While the Lakers struggle to adjust to their third coach this season and plod along on aging legs, the Clippers are playing unselfish, winning basketball at a breathtaking tempo and in a stable environment, a novelty after years of turmoil and turnover.

While the Lakers have had to play Kobe Bryant nearly 40 minutes a game, the Clippers' bench is so deep they've been able to rest their starters during the fourth quarter several times without losing a beat.

The contrast between the teams' styles and fortunes this season has been startling. The Lakers will improve when Steve Nash returns and Pau Gasol hits his stride, but the Clippers have so far been the more cohesive and complete team. That could last all season because of the foundation the Clippers have been establishing during their franchise-record-tying 11-game winning streak.

"We know we have to get a lot better," Clippers Coach Vinny Del Negro said Thursday, "but we're also doing some things pretty well right now. We just have to continually build on it and continue to learn how to win games."

The Clippers have learned well enough to be in position to set a franchise record Friday night if they defeat the Sacramento Kings at Staples Center.

Oklahoma City's loss to Minnesota on Thursday means the Pacific Division-leading Clippers (19-6) have the NBA's longest active winning streak. The Clippers also have a 2 1/2-game lead over second-place Golden State and a 7 1/2-game lead over the Lakers, but players said Thursday they don't study the standings.

"I didn't even know that. Honestly," said guard Jamal Crawford, who's averaging 16.6 points as the leader of the superb second unit. "We're just trying to stay locked in on what we're doing and continue to try and have success."

Chris Paul, still entertaining visitors after practice Thursday with details of his rare dunk against New Orleans on Wednesday, said he had no idea of what the gap is between the Clippers and Lakers — or anyone else.

"I wouldn't have known that if you hadn't just said it," he said. "We don't pay attention to that. It's just all about the next game."

That focus has worked wonders for the Clippers, not just in the standings but in revising the franchise's West Coast history.

Their current win streak, which followed a six-game streak from Nov. 7 through Nov. 19, makes this the first time in their Los Angeles incarnation they've had two six-game winning streaks in one season. Their ancestors, the Buffalo Braves, won 11 consecutive games in 1974-75 and had a seven-game winning streak that season.

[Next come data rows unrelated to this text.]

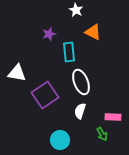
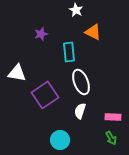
purple star: moved 8 px left
green arrow: moved 9 px right, 4 px down
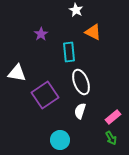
purple star: rotated 16 degrees counterclockwise
pink rectangle: rotated 42 degrees counterclockwise
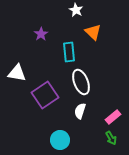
orange triangle: rotated 18 degrees clockwise
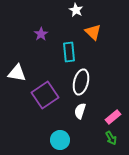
white ellipse: rotated 35 degrees clockwise
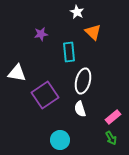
white star: moved 1 px right, 2 px down
purple star: rotated 24 degrees clockwise
white ellipse: moved 2 px right, 1 px up
white semicircle: moved 2 px up; rotated 35 degrees counterclockwise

Taking ownership of the franchise record would be a significant step for the Clippers in an evolution that has accelerated this season and holds promise of better to come.

"It means a lot. It's all about the process and it's all about the season, but at the end of the day you always like to have some type of legacy," Paul said. "And I think what will be pretty special about breaking the record is that it's not an individual record — it's a team record that will connect all of us until somebody else comes along and does it again.

"It would be pretty special, no question, but we've just got to remember what got us this far."

They're in this position because they can run with the fastest and best and play solid defense. Their closeness as a team helps too. When they're not together they're often chatting on Twitter and exchanging compliments.

"If you weren't a close-knit team, I don't think it would have happened," Crawford said. "When you genuinely appreciate what each other brings to the table, you let the world know instead of hiding."

Winning together would make them even closer. The season is about one-third done and the Clippers are bound to hit some rough stretches, but Crawford said he's not afraid of those bumps.

"I think we'll do a good job with it. We're finding different ways to win, so if we lose now it's almost like we'd be beating ourselves somehow," he said. "In this stretch, we've won in every imaginable way: ugly games, games where we've gone up a lot of points. So we'll just continue to use the same formula."

And to rewrite their record books.

"That's been the plan since day one, since we got here," said Paul, who was acquired from New Orleans just over a year ago. "We won in Utah after not winning a certain amount of games in Utah, and stuff like that. So we just keep trying to knock down barriers and see what's next."